Brent on Thursday settled up 42 cents at $51.50 per barrel, while West Texas Intermediate rose by 54 cents to $48.36 per barrel; both benchmarks hit their highest since early March.

Reuters noted that shares of North American oil and gas producers are climbing sharply due to expectations that the vaccines will revive fuel demand, especially in the airline sector; Jean-Louis Le Mee, head of hedge fund Westbeck Capital Management, said, “Some stocks still have the potential to double next year in our view, even after the sharp rebound of the last five weeks.”

Additionally, Canadian Natural Resources, Suncor Energy, and Imperial Oil - three of Canada’s top producers - have forecast higher output next year and bumped up their budgets; also, Canadian oil mergers and acquisitions have topped $17 billion in 2020, outstripping $15.5 billion achieved in 2019, according to Refinitiv.
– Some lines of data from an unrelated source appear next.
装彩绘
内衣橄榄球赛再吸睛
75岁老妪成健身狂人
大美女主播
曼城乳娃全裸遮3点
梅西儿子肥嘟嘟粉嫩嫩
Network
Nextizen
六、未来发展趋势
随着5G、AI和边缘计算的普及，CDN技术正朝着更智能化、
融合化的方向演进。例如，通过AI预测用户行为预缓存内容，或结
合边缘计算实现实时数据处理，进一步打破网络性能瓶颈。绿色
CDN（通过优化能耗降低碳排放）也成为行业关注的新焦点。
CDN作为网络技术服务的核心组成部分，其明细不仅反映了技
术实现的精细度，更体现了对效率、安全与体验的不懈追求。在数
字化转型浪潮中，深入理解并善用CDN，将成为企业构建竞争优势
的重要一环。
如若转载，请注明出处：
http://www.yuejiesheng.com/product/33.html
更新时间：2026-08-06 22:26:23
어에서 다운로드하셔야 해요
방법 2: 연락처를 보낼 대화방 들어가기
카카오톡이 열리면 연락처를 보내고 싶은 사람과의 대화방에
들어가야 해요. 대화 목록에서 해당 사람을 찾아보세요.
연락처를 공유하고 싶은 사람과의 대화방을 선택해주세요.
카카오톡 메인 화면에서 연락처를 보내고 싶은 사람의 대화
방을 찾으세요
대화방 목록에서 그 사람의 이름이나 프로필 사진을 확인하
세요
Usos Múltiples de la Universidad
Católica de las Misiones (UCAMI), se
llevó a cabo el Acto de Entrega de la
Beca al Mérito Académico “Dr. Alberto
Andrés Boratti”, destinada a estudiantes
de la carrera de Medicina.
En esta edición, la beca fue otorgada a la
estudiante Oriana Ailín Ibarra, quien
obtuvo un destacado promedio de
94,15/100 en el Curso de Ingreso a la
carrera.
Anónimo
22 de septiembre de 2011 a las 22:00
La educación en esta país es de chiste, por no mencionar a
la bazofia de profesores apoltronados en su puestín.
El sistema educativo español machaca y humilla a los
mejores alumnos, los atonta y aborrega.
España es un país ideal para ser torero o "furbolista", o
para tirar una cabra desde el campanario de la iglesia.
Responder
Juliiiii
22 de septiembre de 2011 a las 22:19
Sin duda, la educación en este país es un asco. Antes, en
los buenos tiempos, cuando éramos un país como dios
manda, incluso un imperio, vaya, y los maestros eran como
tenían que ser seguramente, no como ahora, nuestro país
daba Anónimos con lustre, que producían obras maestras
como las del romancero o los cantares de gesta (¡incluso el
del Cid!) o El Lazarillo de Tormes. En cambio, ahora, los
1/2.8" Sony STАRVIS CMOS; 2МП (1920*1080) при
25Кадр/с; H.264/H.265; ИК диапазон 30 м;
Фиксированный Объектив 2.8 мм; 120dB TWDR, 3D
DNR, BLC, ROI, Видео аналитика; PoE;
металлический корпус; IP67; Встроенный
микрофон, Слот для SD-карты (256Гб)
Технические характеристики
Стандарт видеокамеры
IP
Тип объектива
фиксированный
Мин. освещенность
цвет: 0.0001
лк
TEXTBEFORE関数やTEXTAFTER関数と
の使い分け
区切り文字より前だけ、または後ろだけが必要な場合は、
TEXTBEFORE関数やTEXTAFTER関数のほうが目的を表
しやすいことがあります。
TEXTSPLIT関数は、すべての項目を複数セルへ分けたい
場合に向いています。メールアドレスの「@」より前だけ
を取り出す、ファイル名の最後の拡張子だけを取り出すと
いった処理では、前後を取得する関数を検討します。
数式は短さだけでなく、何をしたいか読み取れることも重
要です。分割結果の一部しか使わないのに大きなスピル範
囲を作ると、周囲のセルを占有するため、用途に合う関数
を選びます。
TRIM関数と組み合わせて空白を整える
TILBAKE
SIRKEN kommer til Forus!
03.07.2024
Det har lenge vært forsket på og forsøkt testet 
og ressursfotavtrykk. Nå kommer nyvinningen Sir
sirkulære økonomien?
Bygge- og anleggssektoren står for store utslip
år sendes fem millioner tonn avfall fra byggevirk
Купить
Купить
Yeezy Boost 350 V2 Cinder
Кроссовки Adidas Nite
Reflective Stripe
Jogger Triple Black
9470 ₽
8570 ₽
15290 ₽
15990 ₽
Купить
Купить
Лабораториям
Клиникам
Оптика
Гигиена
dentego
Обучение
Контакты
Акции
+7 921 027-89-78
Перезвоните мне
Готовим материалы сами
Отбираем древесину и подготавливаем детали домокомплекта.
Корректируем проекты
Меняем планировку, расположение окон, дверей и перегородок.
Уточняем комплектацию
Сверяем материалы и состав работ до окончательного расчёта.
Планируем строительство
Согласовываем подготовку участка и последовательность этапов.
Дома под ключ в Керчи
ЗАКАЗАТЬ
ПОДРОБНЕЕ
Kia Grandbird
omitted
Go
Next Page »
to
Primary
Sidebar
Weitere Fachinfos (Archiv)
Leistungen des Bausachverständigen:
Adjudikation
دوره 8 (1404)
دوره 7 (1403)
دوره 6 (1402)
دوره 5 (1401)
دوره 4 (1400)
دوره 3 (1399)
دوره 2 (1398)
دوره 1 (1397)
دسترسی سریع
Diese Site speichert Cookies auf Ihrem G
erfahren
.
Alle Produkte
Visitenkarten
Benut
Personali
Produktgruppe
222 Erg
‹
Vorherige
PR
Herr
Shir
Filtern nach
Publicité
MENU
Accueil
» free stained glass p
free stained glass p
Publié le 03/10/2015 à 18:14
Still, the effect of the lockdowns continue to be felt, and data on Thursday showed that although restrictions have eased somewhat in Saudi Arabia, the kingdom's economy shrank 4.6 percent in the third quarter, rebounding slightly from the 7 percent slump in the previous quarter but marked by declines in the oil and non-oil sectors.

However, Saudis expect a resumption of growth next year, on the order of 3.2 percent.

Meanwhile, Richard Bernstein, CEO and CIO of Richard Bernstein Advisors, chided investors who en masse are gravitating towards technology: he told CNBC, “The whole innovation disruption thing is becoming a sucker’s bet: fundamentals are improving dramatically as you look towards 2021, and it’s like nobody cares.”

Bernstein compared the tech rally to the dot-com bubble and remarked, “One of the big stories for 2021 is going to be a huge rebound in earnings: we’re coming off a pandemic-depressed base.

“Right now, the sector with the highest earnings growth projections by analysts for 2021 is the energy sector; nothing is even close.”